── ENTRIES PROVIDED

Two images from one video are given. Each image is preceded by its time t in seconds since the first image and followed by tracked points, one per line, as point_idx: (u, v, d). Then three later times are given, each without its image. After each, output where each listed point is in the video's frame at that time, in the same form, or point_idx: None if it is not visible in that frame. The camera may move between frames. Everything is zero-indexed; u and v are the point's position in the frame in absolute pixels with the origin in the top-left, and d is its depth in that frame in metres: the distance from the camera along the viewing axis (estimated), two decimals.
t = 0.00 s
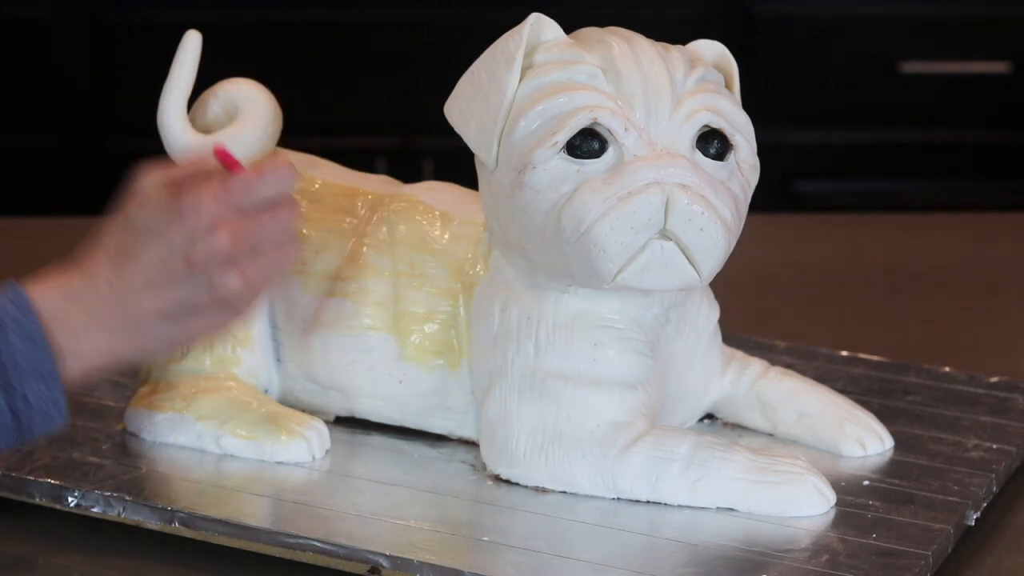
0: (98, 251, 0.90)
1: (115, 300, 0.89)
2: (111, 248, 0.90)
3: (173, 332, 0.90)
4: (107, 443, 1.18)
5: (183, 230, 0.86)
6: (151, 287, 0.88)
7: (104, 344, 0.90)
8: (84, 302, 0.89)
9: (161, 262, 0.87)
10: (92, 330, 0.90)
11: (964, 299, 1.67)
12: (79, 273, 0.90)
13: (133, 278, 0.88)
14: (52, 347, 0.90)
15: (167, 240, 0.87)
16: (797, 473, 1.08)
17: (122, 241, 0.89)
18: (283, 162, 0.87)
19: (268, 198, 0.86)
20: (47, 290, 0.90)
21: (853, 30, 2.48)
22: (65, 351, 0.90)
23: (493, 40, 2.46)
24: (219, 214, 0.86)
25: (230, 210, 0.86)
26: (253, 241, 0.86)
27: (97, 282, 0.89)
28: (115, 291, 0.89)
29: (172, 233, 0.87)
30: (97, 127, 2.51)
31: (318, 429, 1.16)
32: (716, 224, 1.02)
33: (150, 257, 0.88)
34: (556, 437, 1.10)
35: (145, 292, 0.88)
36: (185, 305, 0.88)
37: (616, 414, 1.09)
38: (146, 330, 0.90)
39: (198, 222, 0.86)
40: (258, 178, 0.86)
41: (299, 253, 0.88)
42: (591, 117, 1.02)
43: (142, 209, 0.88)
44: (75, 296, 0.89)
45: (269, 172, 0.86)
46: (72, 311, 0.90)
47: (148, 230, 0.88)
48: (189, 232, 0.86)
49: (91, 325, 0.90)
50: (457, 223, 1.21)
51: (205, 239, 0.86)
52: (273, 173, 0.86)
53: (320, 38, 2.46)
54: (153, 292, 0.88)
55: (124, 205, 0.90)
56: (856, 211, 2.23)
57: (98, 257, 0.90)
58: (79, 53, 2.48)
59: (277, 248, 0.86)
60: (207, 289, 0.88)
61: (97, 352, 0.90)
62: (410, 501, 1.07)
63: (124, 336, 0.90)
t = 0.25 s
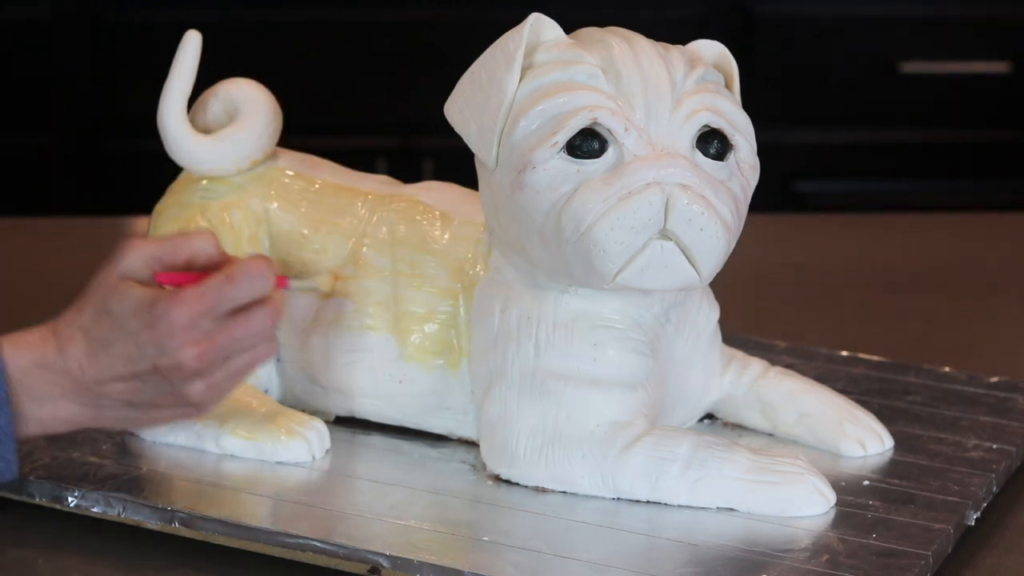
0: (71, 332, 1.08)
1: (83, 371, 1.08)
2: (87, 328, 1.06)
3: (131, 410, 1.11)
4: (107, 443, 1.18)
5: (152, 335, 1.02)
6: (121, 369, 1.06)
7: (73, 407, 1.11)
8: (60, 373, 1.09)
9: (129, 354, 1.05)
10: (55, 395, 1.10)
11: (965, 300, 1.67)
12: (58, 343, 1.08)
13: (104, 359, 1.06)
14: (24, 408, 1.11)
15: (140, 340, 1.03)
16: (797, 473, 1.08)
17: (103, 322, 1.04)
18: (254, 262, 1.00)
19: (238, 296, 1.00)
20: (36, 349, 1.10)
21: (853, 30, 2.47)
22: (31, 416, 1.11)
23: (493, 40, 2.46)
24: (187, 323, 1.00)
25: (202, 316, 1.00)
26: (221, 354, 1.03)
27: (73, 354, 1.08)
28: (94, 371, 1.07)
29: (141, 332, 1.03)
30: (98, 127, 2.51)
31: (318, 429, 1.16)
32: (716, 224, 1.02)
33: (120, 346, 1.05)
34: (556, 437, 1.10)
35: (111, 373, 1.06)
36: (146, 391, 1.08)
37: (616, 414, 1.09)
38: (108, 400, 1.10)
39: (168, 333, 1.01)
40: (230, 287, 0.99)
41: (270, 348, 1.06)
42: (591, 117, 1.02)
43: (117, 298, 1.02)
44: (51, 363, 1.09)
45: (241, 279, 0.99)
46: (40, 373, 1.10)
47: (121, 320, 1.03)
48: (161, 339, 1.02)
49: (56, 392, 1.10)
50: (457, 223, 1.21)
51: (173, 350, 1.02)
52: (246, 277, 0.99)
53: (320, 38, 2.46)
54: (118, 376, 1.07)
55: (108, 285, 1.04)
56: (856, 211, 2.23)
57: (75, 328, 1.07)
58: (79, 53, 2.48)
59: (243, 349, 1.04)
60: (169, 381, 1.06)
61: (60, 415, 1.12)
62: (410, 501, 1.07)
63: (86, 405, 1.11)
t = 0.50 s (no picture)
0: (147, 284, 0.96)
1: (158, 322, 0.94)
2: (164, 279, 0.95)
3: (211, 358, 0.95)
4: (106, 443, 1.18)
5: (224, 267, 0.91)
6: (195, 314, 0.93)
7: (151, 368, 0.95)
8: (133, 328, 0.94)
9: (201, 294, 0.92)
10: (131, 351, 0.95)
11: (964, 300, 1.67)
12: (132, 299, 0.95)
13: (178, 308, 0.93)
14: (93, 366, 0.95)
15: (208, 276, 0.92)
16: (797, 473, 1.08)
17: (172, 272, 0.94)
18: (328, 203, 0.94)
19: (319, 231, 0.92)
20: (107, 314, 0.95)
21: (853, 30, 2.47)
22: (104, 373, 0.95)
23: (493, 40, 2.46)
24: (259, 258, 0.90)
25: (275, 249, 0.91)
26: (290, 280, 0.90)
27: (148, 308, 0.94)
28: (151, 319, 0.94)
29: (211, 269, 0.91)
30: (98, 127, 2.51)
31: (318, 430, 1.16)
32: (717, 224, 1.02)
33: (193, 289, 0.93)
34: (556, 437, 1.10)
35: (189, 323, 0.93)
36: (219, 334, 0.93)
37: (616, 414, 1.09)
38: (187, 354, 0.95)
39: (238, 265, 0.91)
40: (305, 220, 0.92)
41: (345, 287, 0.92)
42: (591, 117, 1.02)
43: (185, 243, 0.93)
44: (125, 318, 0.94)
45: (319, 212, 0.92)
46: (117, 332, 0.95)
47: (193, 263, 0.92)
48: (230, 268, 0.91)
49: (128, 348, 0.95)
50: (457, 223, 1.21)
51: (240, 271, 0.90)
52: (323, 211, 0.92)
53: (320, 38, 2.46)
54: (191, 322, 0.93)
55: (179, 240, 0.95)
56: (857, 211, 2.23)
57: (151, 286, 0.95)
58: (79, 53, 2.48)
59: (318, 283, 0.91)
60: (245, 318, 0.92)
61: (140, 373, 0.95)
62: (410, 501, 1.07)
63: (168, 363, 0.95)
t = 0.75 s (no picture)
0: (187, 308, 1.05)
1: (198, 352, 1.04)
2: (214, 308, 1.02)
3: (241, 399, 1.08)
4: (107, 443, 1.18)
5: (277, 339, 1.01)
6: (238, 364, 1.03)
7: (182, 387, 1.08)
8: (173, 350, 1.05)
9: (248, 347, 1.02)
10: (166, 373, 1.07)
11: (964, 300, 1.67)
12: (178, 319, 1.05)
13: (222, 347, 1.03)
14: (132, 383, 1.07)
15: (261, 342, 1.02)
16: (797, 473, 1.08)
17: (223, 307, 1.02)
18: (394, 293, 1.00)
19: (377, 321, 1.01)
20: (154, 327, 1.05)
21: (853, 29, 2.47)
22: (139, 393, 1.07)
23: (493, 40, 2.46)
24: (312, 345, 1.01)
25: (327, 334, 1.00)
26: (333, 368, 1.03)
27: (193, 334, 1.04)
28: (195, 346, 1.04)
29: (266, 333, 1.01)
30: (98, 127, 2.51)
31: (318, 430, 1.16)
32: (717, 224, 1.02)
33: (240, 338, 1.02)
34: (556, 437, 1.10)
35: (229, 364, 1.04)
36: (256, 387, 1.05)
37: (616, 414, 1.09)
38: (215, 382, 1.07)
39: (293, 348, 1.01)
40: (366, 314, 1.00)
41: (382, 360, 1.04)
42: (591, 117, 1.02)
43: (249, 289, 1.00)
44: (168, 343, 1.05)
45: (377, 308, 1.00)
46: (156, 353, 1.06)
47: (252, 313, 1.01)
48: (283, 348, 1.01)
49: (167, 372, 1.06)
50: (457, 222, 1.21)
51: (291, 355, 1.01)
52: (384, 307, 1.00)
53: (320, 38, 2.46)
54: (234, 369, 1.04)
55: (244, 272, 1.01)
56: (857, 211, 2.23)
57: (199, 306, 1.04)
58: (79, 53, 2.48)
59: (360, 363, 1.04)
60: (282, 385, 1.04)
61: (172, 392, 1.08)
62: (410, 501, 1.07)
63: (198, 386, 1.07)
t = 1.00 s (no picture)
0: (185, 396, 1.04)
1: (190, 436, 1.04)
2: (206, 396, 1.03)
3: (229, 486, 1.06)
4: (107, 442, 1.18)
5: (275, 433, 1.01)
6: (230, 453, 1.03)
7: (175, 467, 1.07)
8: (166, 432, 1.06)
9: (243, 438, 1.02)
10: (156, 454, 1.06)
11: (964, 300, 1.67)
12: (173, 401, 1.05)
13: (217, 436, 1.03)
14: (118, 458, 1.07)
15: (258, 435, 1.02)
16: (797, 473, 1.08)
17: (215, 399, 1.02)
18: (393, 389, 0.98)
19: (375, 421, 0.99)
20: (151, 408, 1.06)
21: (853, 30, 2.47)
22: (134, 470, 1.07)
23: (492, 40, 2.46)
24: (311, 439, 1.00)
25: (326, 429, 0.99)
26: (330, 466, 1.02)
27: (188, 419, 1.04)
28: (189, 427, 1.04)
29: (262, 425, 1.01)
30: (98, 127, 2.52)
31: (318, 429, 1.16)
32: (716, 224, 1.02)
33: (234, 428, 1.02)
34: (556, 437, 1.10)
35: (222, 452, 1.03)
36: (247, 476, 1.04)
37: (616, 414, 1.09)
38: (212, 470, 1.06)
39: (291, 444, 1.01)
40: (362, 410, 0.98)
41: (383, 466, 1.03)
42: (591, 117, 1.02)
43: (242, 382, 1.00)
44: (161, 422, 1.05)
45: (377, 402, 0.98)
46: (148, 433, 1.06)
47: (247, 406, 1.01)
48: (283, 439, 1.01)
49: (157, 451, 1.06)
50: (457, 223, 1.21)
51: (287, 450, 1.01)
52: (383, 404, 0.98)
53: (320, 38, 2.46)
54: (227, 457, 1.04)
55: (236, 362, 1.01)
56: (856, 211, 2.23)
57: (195, 393, 1.04)
58: (79, 53, 2.48)
59: (356, 462, 1.02)
60: (274, 479, 1.04)
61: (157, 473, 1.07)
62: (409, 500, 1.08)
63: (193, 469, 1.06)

────

### YOUR INSTRUCTIONS
The lines to set down run from the line with "55: (124, 205, 0.90)" up to and including the line with "19: (319, 231, 0.92)" in the entries above. Reproduce them exactly, with no pictures.

### COMPLETED TASK
55: (124, 205, 0.90)
56: (856, 211, 2.23)
57: (98, 257, 0.90)
58: (79, 53, 2.48)
59: (277, 248, 0.86)
60: (207, 289, 0.88)
61: (97, 352, 0.90)
62: (410, 501, 1.07)
63: (124, 336, 0.90)
t = 0.25 s
0: (71, 332, 1.08)
1: (83, 371, 1.08)
2: (87, 328, 1.06)
3: (131, 410, 1.11)
4: (107, 443, 1.18)
5: (152, 335, 1.02)
6: (121, 369, 1.06)
7: (73, 407, 1.11)
8: (60, 373, 1.09)
9: (129, 354, 1.05)
10: (55, 395, 1.10)
11: (965, 300, 1.67)
12: (58, 343, 1.08)
13: (104, 359, 1.06)
14: (24, 408, 1.11)
15: (140, 340, 1.03)
16: (797, 473, 1.08)
17: (103, 322, 1.04)
18: (254, 262, 1.00)
19: (238, 296, 1.00)
20: (36, 349, 1.10)
21: (853, 30, 2.47)
22: (31, 416, 1.11)
23: (493, 40, 2.46)
24: (187, 323, 1.00)
25: (202, 316, 1.00)
26: (221, 354, 1.03)
27: (73, 354, 1.08)
28: (94, 371, 1.07)
29: (141, 332, 1.03)
30: (98, 127, 2.51)
31: (318, 429, 1.16)
32: (716, 224, 1.02)
33: (120, 346, 1.05)
34: (556, 437, 1.10)
35: (111, 373, 1.06)
36: (146, 391, 1.08)
37: (616, 414, 1.09)
38: (108, 400, 1.10)
39: (168, 333, 1.01)
40: (230, 287, 0.99)
41: (270, 348, 1.06)
42: (591, 117, 1.02)
43: (117, 298, 1.02)
44: (51, 363, 1.09)
45: (241, 279, 0.99)
46: (40, 373, 1.10)
47: (121, 320, 1.03)
48: (161, 339, 1.02)
49: (56, 392, 1.10)
50: (457, 223, 1.21)
51: (173, 350, 1.02)
52: (246, 277, 0.99)
53: (320, 38, 2.46)
54: (118, 376, 1.07)
55: (108, 285, 1.04)
56: (856, 211, 2.23)
57: (75, 328, 1.07)
58: (79, 53, 2.48)
59: (243, 349, 1.04)
60: (169, 381, 1.06)
61: (60, 415, 1.12)
62: (410, 501, 1.07)
63: (86, 405, 1.11)
t = 0.50 s (no picture)
0: (147, 284, 0.96)
1: (158, 322, 0.94)
2: (164, 279, 0.95)
3: (211, 358, 0.95)
4: (106, 443, 1.18)
5: (224, 267, 0.91)
6: (195, 314, 0.93)
7: (151, 368, 0.95)
8: (133, 328, 0.94)
9: (201, 294, 0.92)
10: (131, 351, 0.95)
11: (964, 300, 1.67)
12: (132, 299, 0.95)
13: (178, 308, 0.93)
14: (93, 366, 0.95)
15: (208, 276, 0.92)
16: (797, 473, 1.08)
17: (172, 272, 0.94)
18: (328, 203, 0.94)
19: (319, 231, 0.92)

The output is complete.